What the task asks: Carry on the forum post about const-correct code in D from where it stops.

Writing const-correct code in D

[xs0]

Don Clugston wrote:
> Johan Granberg wrote:
>> xs0 wrote:
>>> So, would a system like this be acceptable?
>>>
> 
> I think having seperate overloads for const and non-const parameters is 
> a design mistake in C++. I see C++ 'const' as a compile-time contract, 
> not a type. IMHO, overloading const vs non-const is like overloading 
> functions based on their contracts.
> 
> I suspect that 'const' has exaggerated importance to those of us from a 
> C++ background, because it's almost the only contract that C++ provides.
> Maybe the solution to 'const' is a more general compile-time contract 
> mechanism.

Well, stepping back a little, it is indeed about contracts, specifically 
preventing one function/thread to modify data from another 
function/thread (where the idea is not to offer any absolute guarantees, 
but rather to make it impossible to write bad code unintentionally). 
Unlike you, though, I think this type of contract is so common, it 
deserves a special mechanism.

In any case, two questions arise
1) what exactly does it mean to modify something (specifically a 
composite type like an object)
2) how to design language support so it is able to express those 
contracts in a simple manner (it should be both simple to use and simple 
to implement)

Entries supplied:
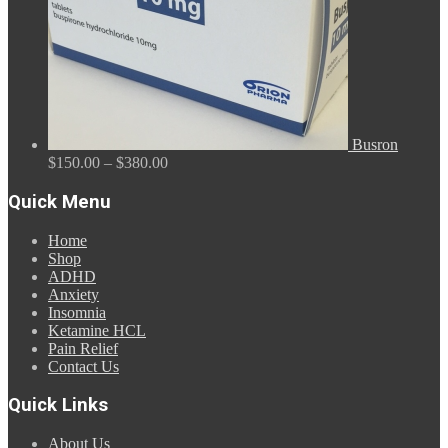
Busron
Price
$
150.00
–
$
380.00
range:
$150.00
Quick Menu
through
$380.00
Home
Shop
ADHD
Anxiety
Insomnia
Ketamine HCL
Pain Relief
Contact Us
Quick Links
About Us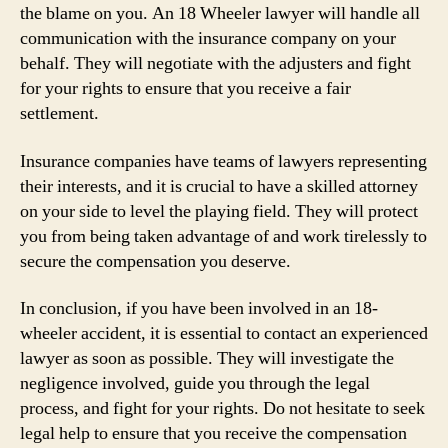
the blame on you. An 18 Wheeler lawyer will handle all
communication with the insurance company on your
behalf. They will negotiate with the adjusters and fight
for your rights to ensure that you receive a fair
settlement.
Insurance companies have teams of lawyers representing
their interests, and it is crucial to have a skilled attorney
on your side to level the playing field. They will protect
you from being taken advantage of and work tirelessly to
secure the compensation you deserve.
In conclusion, if you have been involved in an 18-
wheeler accident, it is essential to contact an experienced
lawyer as soon as possible. They will investigate the
negligence involved, guide you through the legal
process, and fight for your rights. Do not hesitate to seek
legal help to ensure that you receive the compensation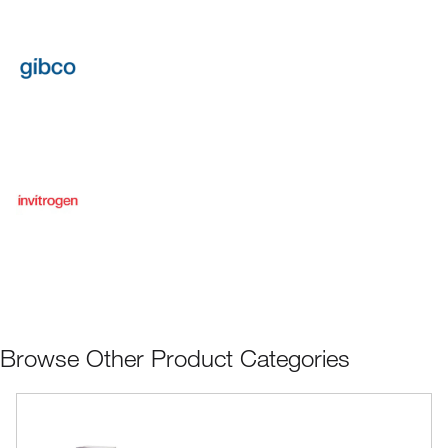
Browse Other Product Categories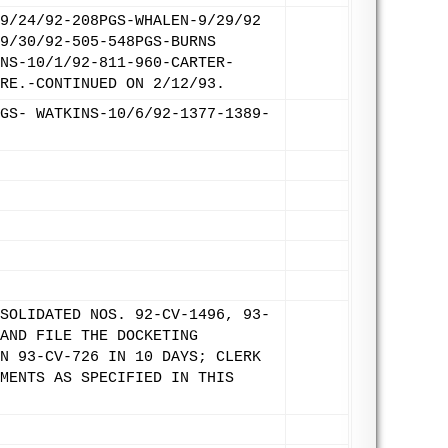
9/24/92-208PGS-WHALEN-9/29/92
9/30/92-505-548PGS-BURNS
NS-10/1/92-811-960-CARTER-
RE.-CONTINUED ON 2/12/93.
GS- WATKINS-10/6/92-1377-1389-
SOLIDATED NOS. 92-CV-1496, 93-
AND FILE THE DOCKETING
N 93-CV-726 IN 10 DAYS; CLERK
MENTS AS SPECIFIED IN THIS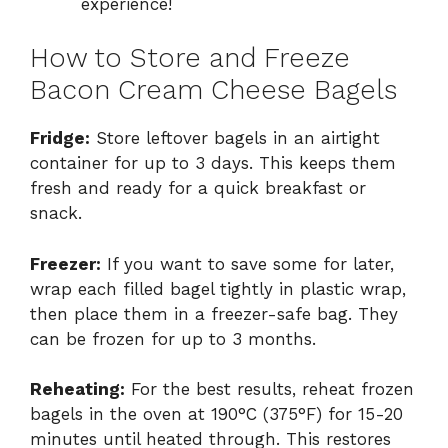
experience!
How to Store and Freeze
Bacon Cream Cheese Bagels
Fridge:
Store leftover bagels in an airtight
container for up to 3 days. This keeps them
fresh and ready for a quick breakfast or
snack.
Freezer:
If you want to save some for later,
wrap each filled bagel tightly in plastic wrap,
then place them in a freezer-safe bag. They
can be frozen for up to 3 months.
Reheating:
For the best results, reheat frozen
bagels in the oven at 190°C (375°F) for 15-20
minutes until heated through. This restores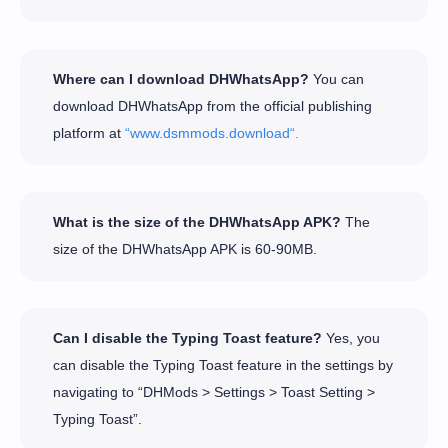
Where can I download DHWhatsApp?
You can
download DHWhatsApp from the official publishing
platform at
“www.dsmmods.download“.
What is the size of the DHWhatsApp APK?
The
size of the DHWhatsApp APK is 60-90MB.
Can I disable the Typing Toast feature?
Yes, you
can disable the Typing Toast feature in the settings by
navigating to “DHMods > Settings > Toast Setting >
Typing Toast”.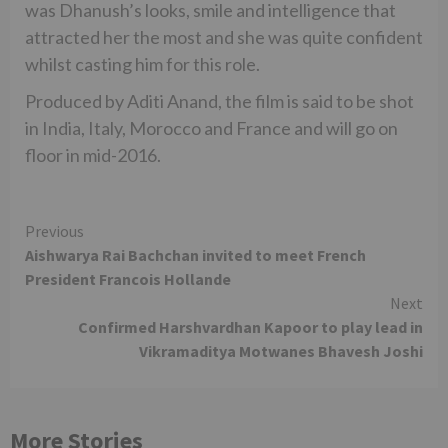
was Dhanush’s looks, smile and intelligence that
attracted her the most and she was quite confident
whilst casting him for this role.
Produced by Aditi Anand, the film is said to be shot
in India, Italy, Morocco and France and will go on
floor in mid-2016.
Continue
Previous
Aishwarya Rai Bachchan invited to meet French
Reading
President Francois Hollande
Next
Confirmed Harshvardhan Kapoor to play lead in
Vikramaditya Motwanes Bhavesh Joshi
More Stories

Written response:
Considering it's impossible for the compiler to know what you consider 
an object's state, you'll have to annotate fields and methods in some 
cases, one way or another. Considering that, the defaults proposed seem 
reasonable to me:
- fields are considered to contribute to object's state, unless 
specified otherwise (as most fields are indeed part of state)
- methods are inferred to read/modify the state based on which fields 
they modify

Just looking at random classes in my workspace, I'd say those will get 
at least 95% of classes correct, without the coder doing any work at all.

The only thing remaining is to specify which of the references you want 
to be read-only (which again you need to do in any case). There are 
basically two cases that need to be covered (in others, mutability is 
more or less implied):
- a function wants to prevent modification of the return value (both 
using "return" or "out")
- a caller wants to prevent modification of "in" parameters

Again, I see no other solution than to annotate both, but unlike with 
C++, inference on mutability of in parameters will mean that you won't 
have to annotate each and every in parameter which remains unchanged, 
but rather only those where it is not obvious.

Finally, as far as "two types per type" are concerned, it was more of an 
implementation detail than anything else - by treating most of the 
compilation this way, you can already use existing mechanisms for 
overload resolution etc., there definitely is no need for actually 
having two types. Readonliness is just an attribute of a reference.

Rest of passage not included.